_Lesetext_.
TREE zeigt zunächst, dass zwischen den Ausbildungsgängen, die das Bildungssystem formell vorsieht, und den tatsächlichen Ausbildungsverläufen der Jugendlichen eine große Kluft besteht: Nur gut die Hälfte aller Schulabgängerinnen und -abgänger bewältigen die erste Schwelle und die Sekundarstufe II so, wie es die Organigramme des Schweizer Bildungssystems vorsehen. Die Übergänge und Ausbildungsverläufe der anderen knappen Hälfte sind geprägt von Brüchen, Umwegen und Diskontinuitäten, zu denen auch der indirekte, verzögerte Einstieg in Sek-II-Ausbildungen über Zwischenlösungen bzw. Brückenangebote gehört (Keller, Hupka-Brunner & Meyer, 2010). Mehrere Analysen der TREE-Daten legen nahe, dass diese Brüche und Diskontinuitäten einen eigenständigen Risikofaktor für vorzeitigen Ausbildungsabbruch bilden.
Einflüsse auf Chancen beim Übertritt
Auf der Basis der TREE-Daten hat Meyer (2003, S. 103 ff.) folgendes Profil der Absolvierenden von Brückenangeboten entworfen: Übervertreten sind in dieser Population die Frauen, Jugendliche mit Migrationshintergrund und/oder eher bescheidener sozialer Herkunft sowie Schülerinnen und Schüler, die auf Sekundarstufe I nur »Grundanforderungen« erfüllt haben. Mit Blick auf die PISA-Messwerte sind Jugendliche mit eher geringen Leistungen etwas übervertreten, allerdings weisen über 40 Prozent mittlere bis hohe Werte auf.

_Folgende Daten_.
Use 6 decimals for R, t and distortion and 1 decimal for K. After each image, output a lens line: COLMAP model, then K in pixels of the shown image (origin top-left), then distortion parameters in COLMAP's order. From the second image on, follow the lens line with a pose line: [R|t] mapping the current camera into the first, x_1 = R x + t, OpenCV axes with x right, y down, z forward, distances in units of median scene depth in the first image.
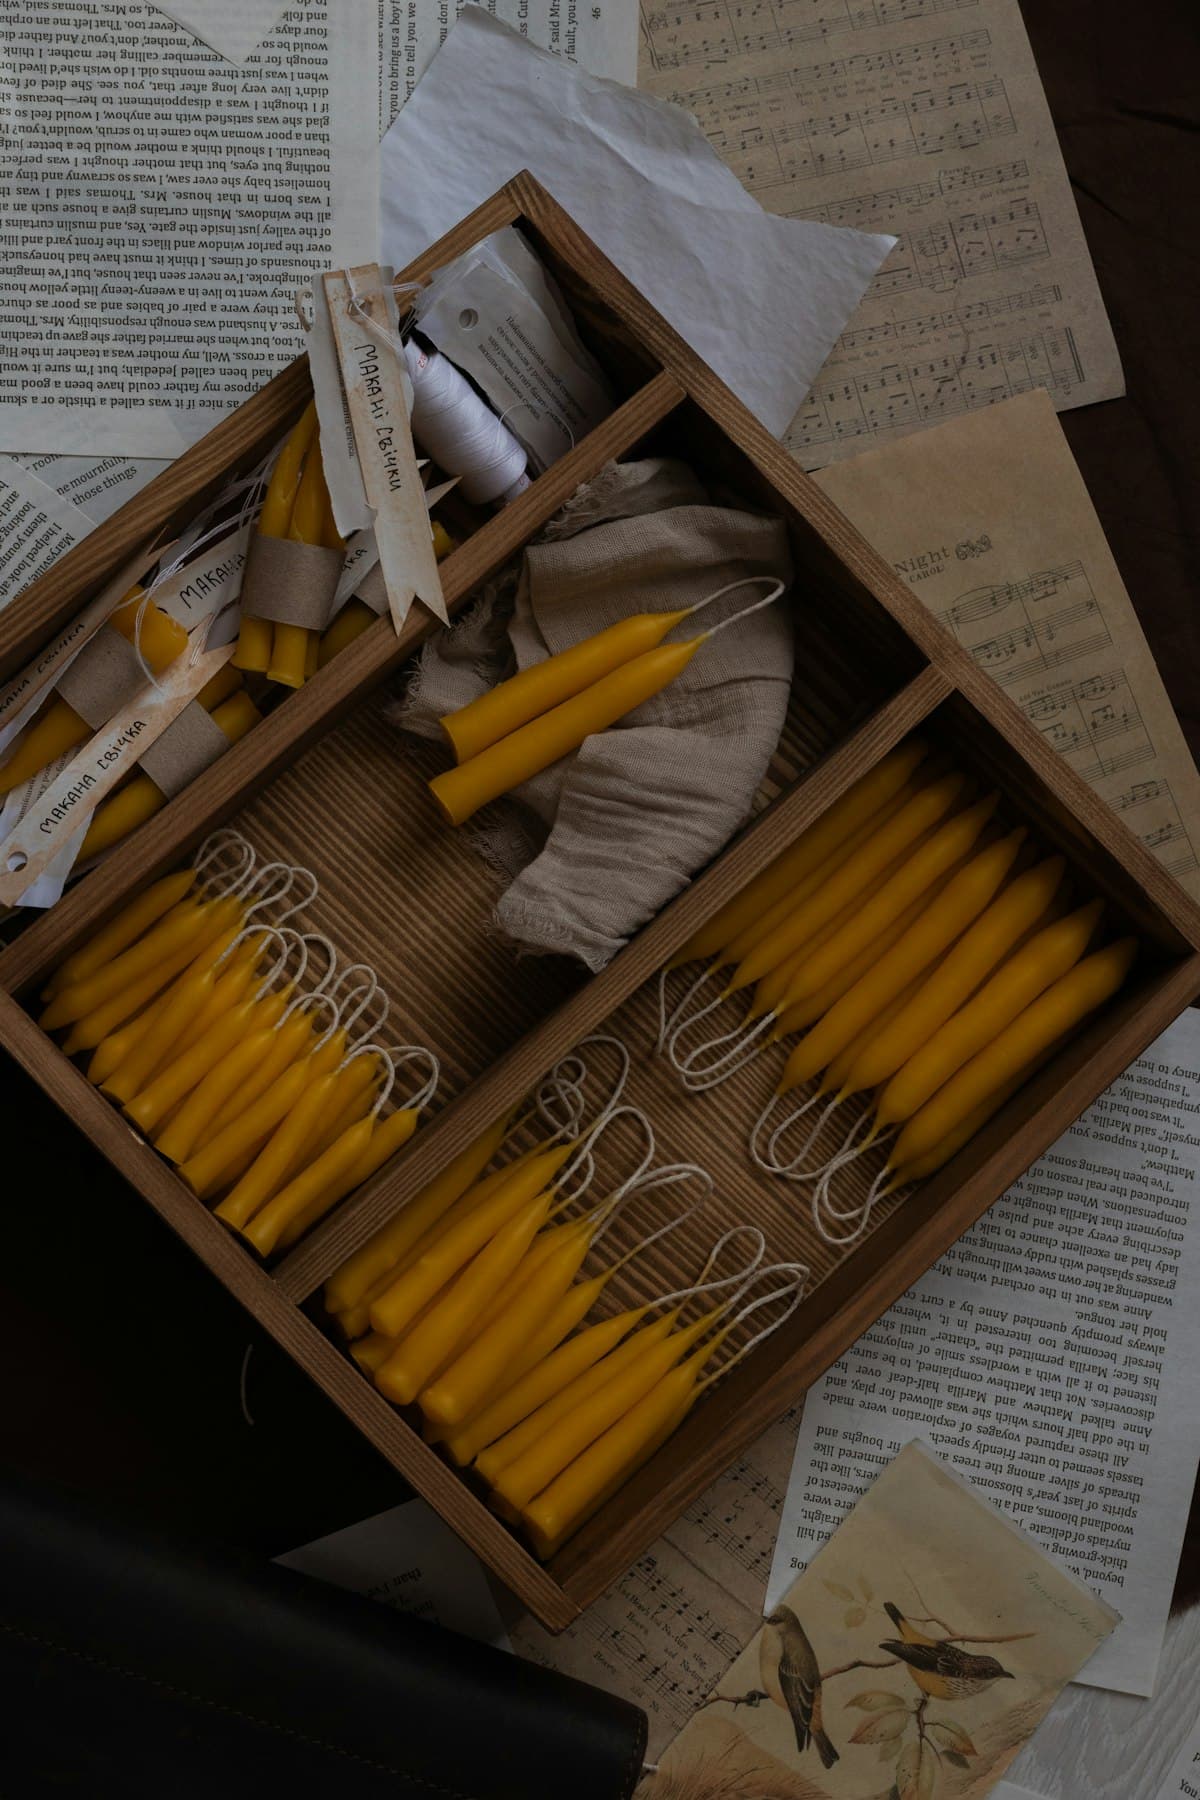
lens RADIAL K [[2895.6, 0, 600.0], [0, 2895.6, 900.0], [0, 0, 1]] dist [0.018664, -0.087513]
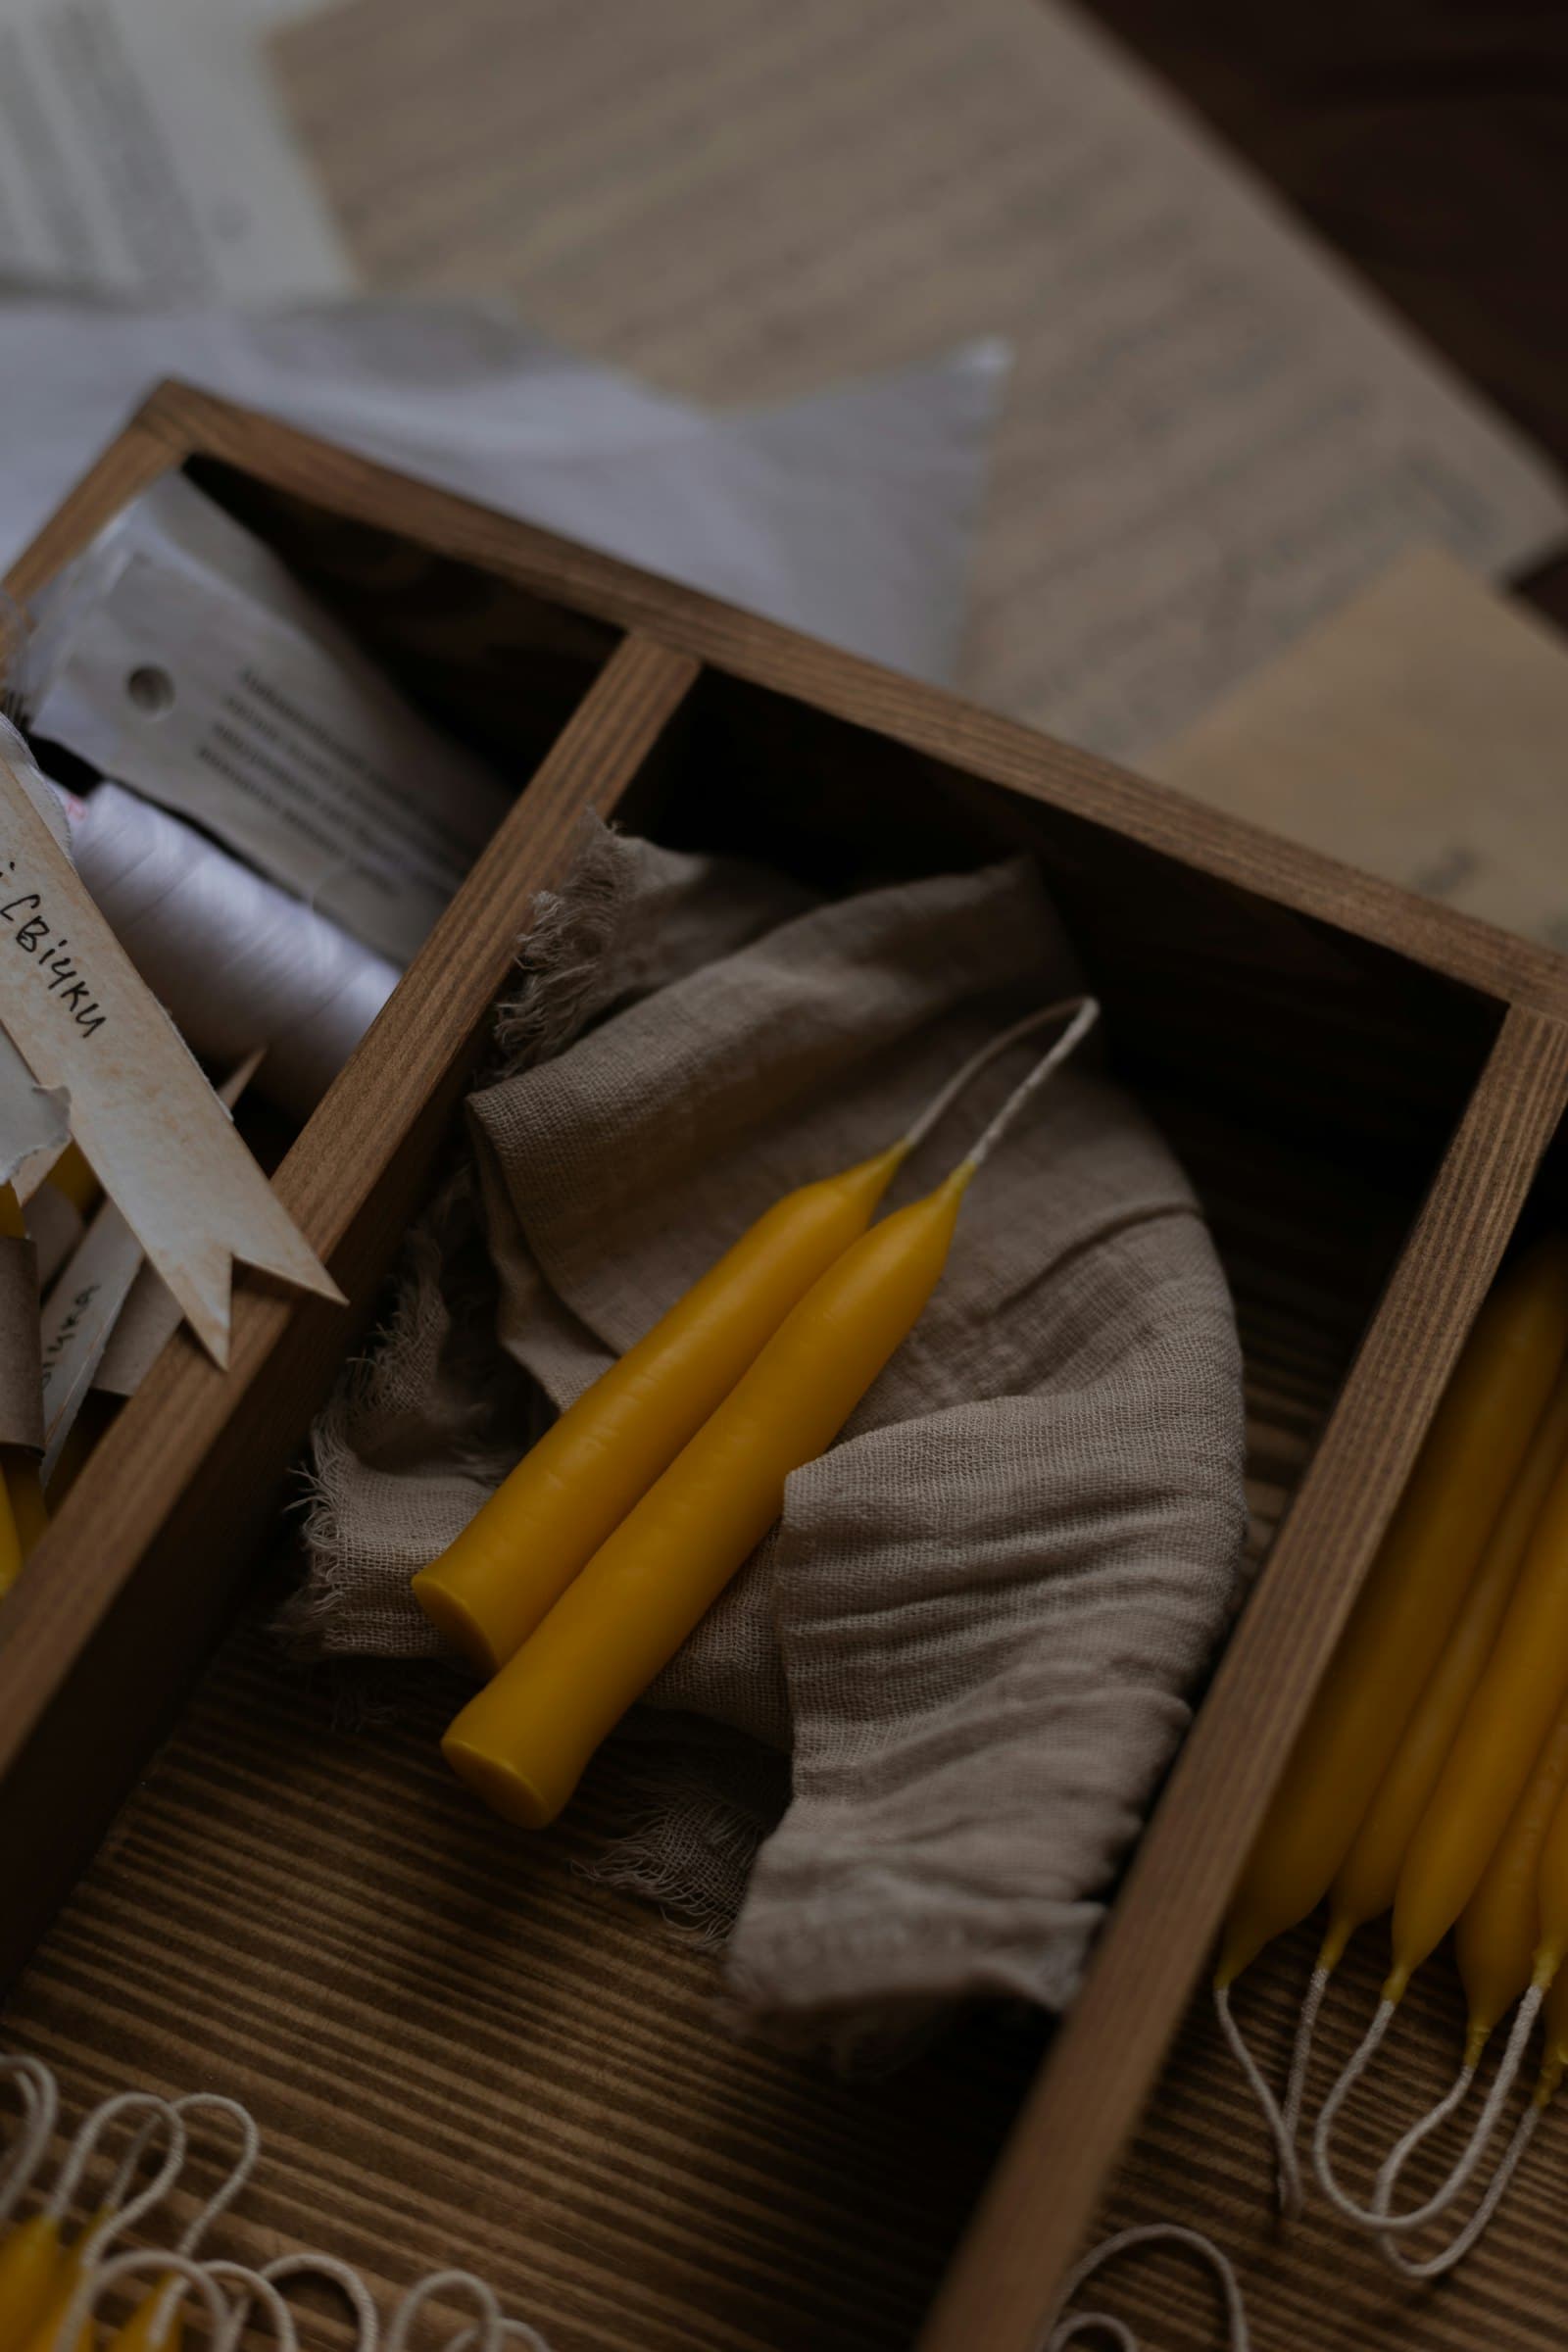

_Zu bearbeitende Aufgaben_.
1. Welcher Anteil der Schulabgängerinnen und -abgänger bewältigt laut dem Lesetext die erste Schwelle und die Sekundarstufe II so, wie es die Organigramme des Schweizer Bildungssystems vorsehen?
2. Fasse den Lesetext in zwei Sätzen zusammen.
3. Wiederhole aus dem Lesetext wortgetreu den Abschnitt, der mit den Worten „TREE zeigt zunächst, dass“ beginnt, und höre nach „vorzeitigen Ausbildungsabbruch bilden.“ auf.

_Antworten_.
1. Nur gut die Hälfte aller Schulabgängerinnen und -abgänger.

2. TREE zeigt eine große Kluft zwischen den formell vorgesehenen Ausbildungsgängen und den tatsächlichen Verläufen: Nur gut die Hälfte der Schulabgängerinnen und -abgänger durchläuft die erste Schwelle und die Sekundarstufe II wie vorgesehen, während die Wege der anderen von Brüchen, Umwegen und Diskontinuitäten geprägt sind, die laut mehreren Analysen einen eigenständigen Risikofaktor für vorzeitigen Ausbildungsabbruch bilden dürften. Unter den Absolvierenden von Brückenangeboten sind Frauen, Jugendliche mit Migrationshintergrund und/oder eher bescheidener sozialer Herkunft sowie Schülerinnen und Schüler, die auf Sekundarstufe I nur Grundanforderungen erfüllt haben, übervertreten.

3.
TREE zeigt zunächst, dass zwischen den Ausbildungsgängen, die das Bildungssystem formell vorsieht, und den tatsächlichen Ausbildungsverläufen der Jugendlichen eine große Kluft besteht: Nur gut die Hälfte aller Schulabgängerinnen und -abgänger bewältigen die erste Schwelle und die Sekundarstufe II so, wie es die Organigramme des Schweizer Bildungssystems vorsehen. Die Übergänge und Ausbildungsverläufe der anderen knappen Hälfte sind geprägt von Brüchen, Umwegen und Diskontinuitäten, zu denen auch der indirekte, verzögerte Einstieg in Sek-II-Ausbildungen über Zwischenlösungen bzw. Brückenangebote gehört (Keller, Hupka-Brunner & Meyer, 2010). Mehrere Analysen der TREE-Daten legen nahe, dass diese Brüche und Diskontinuitäten einen eigenständigen Risikofaktor für vorzeitigen Ausbildungsabbruch bilden.